Return, word for word, only the lines of the data below that lie between the line with "left ankle: (122, 498)" and the line with "left wrist: (757, 439)", those two lines included.

### Available data
────────────────────────────────────────
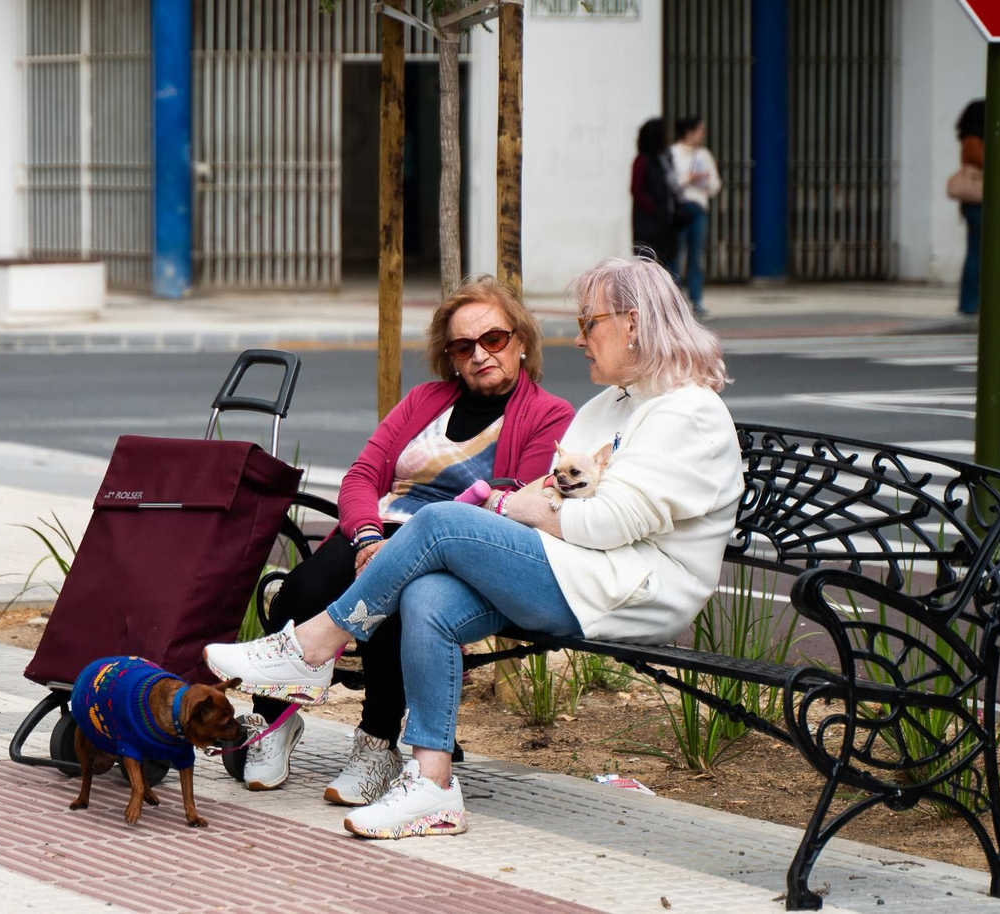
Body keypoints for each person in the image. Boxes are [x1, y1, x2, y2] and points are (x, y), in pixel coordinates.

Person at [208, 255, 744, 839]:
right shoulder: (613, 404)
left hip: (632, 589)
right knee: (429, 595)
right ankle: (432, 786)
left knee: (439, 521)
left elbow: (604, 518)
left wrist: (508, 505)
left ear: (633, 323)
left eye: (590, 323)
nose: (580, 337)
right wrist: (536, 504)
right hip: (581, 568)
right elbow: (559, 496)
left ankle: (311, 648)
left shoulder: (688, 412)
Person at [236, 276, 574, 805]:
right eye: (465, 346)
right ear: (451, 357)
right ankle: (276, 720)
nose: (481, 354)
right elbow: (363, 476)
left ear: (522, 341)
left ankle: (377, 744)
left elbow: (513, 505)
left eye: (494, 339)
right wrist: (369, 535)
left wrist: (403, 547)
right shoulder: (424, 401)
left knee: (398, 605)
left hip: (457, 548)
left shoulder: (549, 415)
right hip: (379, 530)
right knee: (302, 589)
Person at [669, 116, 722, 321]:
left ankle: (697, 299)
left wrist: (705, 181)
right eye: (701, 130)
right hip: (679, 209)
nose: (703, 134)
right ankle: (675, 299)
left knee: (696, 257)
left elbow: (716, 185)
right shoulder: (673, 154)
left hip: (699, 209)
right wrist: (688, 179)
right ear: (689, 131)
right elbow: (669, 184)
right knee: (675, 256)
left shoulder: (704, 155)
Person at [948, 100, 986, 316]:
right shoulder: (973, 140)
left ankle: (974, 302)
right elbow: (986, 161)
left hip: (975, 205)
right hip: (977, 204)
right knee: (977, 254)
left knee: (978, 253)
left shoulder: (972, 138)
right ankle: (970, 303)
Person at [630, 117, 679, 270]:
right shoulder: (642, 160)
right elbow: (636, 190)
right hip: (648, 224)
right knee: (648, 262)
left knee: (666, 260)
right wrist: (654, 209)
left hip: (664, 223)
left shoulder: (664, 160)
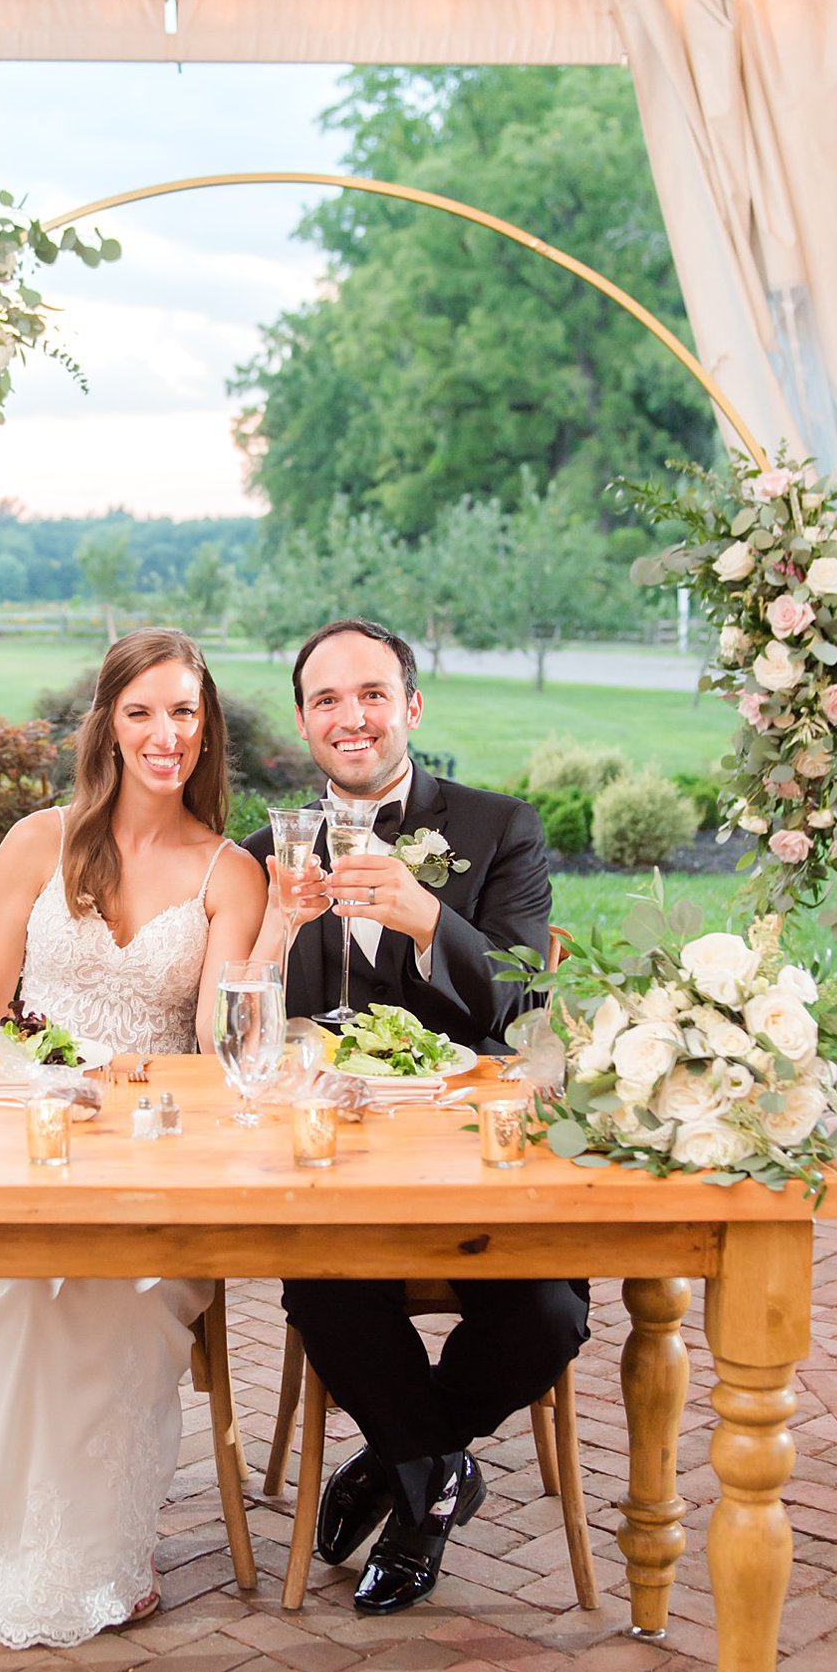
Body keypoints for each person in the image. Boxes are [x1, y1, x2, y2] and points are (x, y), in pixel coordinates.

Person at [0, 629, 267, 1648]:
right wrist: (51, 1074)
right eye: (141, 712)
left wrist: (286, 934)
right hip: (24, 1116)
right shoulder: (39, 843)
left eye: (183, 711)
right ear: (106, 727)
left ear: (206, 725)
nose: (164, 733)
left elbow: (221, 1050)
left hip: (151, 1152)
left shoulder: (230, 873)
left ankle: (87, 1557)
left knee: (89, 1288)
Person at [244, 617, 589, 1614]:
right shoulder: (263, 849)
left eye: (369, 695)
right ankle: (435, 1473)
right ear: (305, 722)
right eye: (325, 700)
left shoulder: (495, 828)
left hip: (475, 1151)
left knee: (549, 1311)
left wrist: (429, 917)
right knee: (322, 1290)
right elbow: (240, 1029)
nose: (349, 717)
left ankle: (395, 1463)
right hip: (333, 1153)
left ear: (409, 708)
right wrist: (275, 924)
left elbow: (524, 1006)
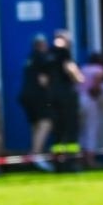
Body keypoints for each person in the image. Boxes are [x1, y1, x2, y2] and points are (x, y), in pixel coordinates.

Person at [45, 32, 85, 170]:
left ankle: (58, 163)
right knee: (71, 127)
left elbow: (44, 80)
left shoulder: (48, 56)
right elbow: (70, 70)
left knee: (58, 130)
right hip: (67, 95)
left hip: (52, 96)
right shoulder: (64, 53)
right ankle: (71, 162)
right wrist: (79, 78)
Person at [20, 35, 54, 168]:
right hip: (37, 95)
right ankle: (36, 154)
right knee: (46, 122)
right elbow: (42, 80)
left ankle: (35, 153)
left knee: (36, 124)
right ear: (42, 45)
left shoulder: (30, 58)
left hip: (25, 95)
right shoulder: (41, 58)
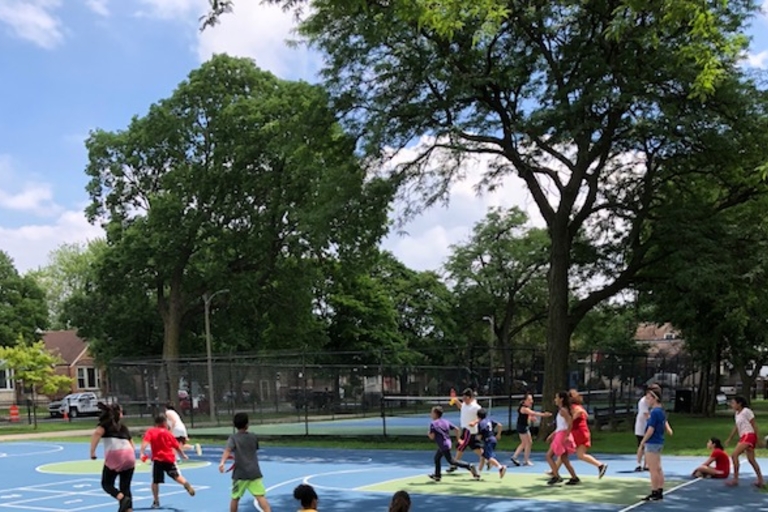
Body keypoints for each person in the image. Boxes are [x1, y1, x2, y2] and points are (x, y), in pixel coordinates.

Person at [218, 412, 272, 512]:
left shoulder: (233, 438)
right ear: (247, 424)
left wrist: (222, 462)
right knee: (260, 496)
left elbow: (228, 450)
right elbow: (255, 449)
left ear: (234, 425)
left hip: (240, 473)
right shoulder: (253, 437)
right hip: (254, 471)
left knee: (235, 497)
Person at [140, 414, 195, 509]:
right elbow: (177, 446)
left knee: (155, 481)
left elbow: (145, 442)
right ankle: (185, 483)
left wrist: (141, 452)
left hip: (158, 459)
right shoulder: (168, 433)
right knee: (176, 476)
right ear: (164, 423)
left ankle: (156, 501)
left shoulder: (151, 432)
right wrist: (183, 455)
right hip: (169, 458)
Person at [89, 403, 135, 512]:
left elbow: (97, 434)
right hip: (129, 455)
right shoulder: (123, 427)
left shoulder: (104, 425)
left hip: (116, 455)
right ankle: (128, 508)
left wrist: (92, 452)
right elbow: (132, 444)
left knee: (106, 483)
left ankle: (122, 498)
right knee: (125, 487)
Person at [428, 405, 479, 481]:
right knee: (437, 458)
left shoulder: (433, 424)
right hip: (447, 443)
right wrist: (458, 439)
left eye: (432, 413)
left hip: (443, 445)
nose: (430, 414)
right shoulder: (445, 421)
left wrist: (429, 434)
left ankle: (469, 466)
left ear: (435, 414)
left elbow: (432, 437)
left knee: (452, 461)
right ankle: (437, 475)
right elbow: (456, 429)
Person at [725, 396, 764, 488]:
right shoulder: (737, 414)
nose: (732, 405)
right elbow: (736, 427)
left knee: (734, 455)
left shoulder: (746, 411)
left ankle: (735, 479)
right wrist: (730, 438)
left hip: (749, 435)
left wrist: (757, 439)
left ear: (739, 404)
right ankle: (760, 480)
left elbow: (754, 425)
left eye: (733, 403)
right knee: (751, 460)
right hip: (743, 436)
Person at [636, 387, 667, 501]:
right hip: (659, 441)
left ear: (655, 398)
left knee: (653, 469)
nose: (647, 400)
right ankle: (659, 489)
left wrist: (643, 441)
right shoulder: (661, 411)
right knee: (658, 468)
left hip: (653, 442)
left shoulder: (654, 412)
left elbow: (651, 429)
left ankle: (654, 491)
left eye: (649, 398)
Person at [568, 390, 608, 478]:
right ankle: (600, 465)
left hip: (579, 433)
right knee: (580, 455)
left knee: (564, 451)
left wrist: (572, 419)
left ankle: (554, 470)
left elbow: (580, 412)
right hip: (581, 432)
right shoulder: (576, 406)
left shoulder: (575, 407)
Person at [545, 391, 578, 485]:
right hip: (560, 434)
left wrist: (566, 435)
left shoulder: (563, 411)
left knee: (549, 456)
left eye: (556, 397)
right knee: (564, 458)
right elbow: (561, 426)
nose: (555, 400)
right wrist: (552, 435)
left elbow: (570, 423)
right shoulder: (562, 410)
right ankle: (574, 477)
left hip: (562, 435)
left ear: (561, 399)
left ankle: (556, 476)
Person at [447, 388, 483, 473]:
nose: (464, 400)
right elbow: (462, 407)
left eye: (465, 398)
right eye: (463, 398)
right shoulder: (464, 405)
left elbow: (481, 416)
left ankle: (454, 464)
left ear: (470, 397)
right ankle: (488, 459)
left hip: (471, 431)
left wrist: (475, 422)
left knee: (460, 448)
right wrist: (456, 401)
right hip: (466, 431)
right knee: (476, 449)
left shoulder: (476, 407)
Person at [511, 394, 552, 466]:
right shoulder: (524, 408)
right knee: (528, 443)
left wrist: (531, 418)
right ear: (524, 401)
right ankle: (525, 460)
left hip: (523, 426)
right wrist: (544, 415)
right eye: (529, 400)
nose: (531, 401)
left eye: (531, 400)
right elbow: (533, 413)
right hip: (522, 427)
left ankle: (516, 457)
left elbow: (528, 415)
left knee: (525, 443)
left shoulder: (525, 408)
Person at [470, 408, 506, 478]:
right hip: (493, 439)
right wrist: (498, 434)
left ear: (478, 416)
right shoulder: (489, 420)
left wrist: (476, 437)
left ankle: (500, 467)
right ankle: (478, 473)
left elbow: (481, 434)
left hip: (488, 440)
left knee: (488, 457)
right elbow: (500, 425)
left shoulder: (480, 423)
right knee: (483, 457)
────────────────────────────────────────
### Solution for this problem
left ankle: (122, 498)
right knee: (125, 487)
Person at [428, 405, 479, 481]:
right knee: (437, 458)
left shoulder: (433, 424)
right hip: (447, 443)
right wrist: (458, 439)
left eye: (432, 413)
left hip: (443, 445)
nose: (430, 414)
right shoulder: (445, 421)
left wrist: (429, 434)
left ankle: (469, 466)
left ear: (435, 414)
left elbow: (432, 437)
left knee: (452, 461)
right ankle: (437, 475)
right elbow: (456, 429)
Person at [725, 396, 764, 488]:
right shoulder: (737, 414)
nose: (732, 405)
right elbow: (736, 427)
left knee: (734, 455)
left shoulder: (746, 411)
left ankle: (735, 479)
right wrist: (730, 438)
left hip: (749, 435)
left wrist: (757, 439)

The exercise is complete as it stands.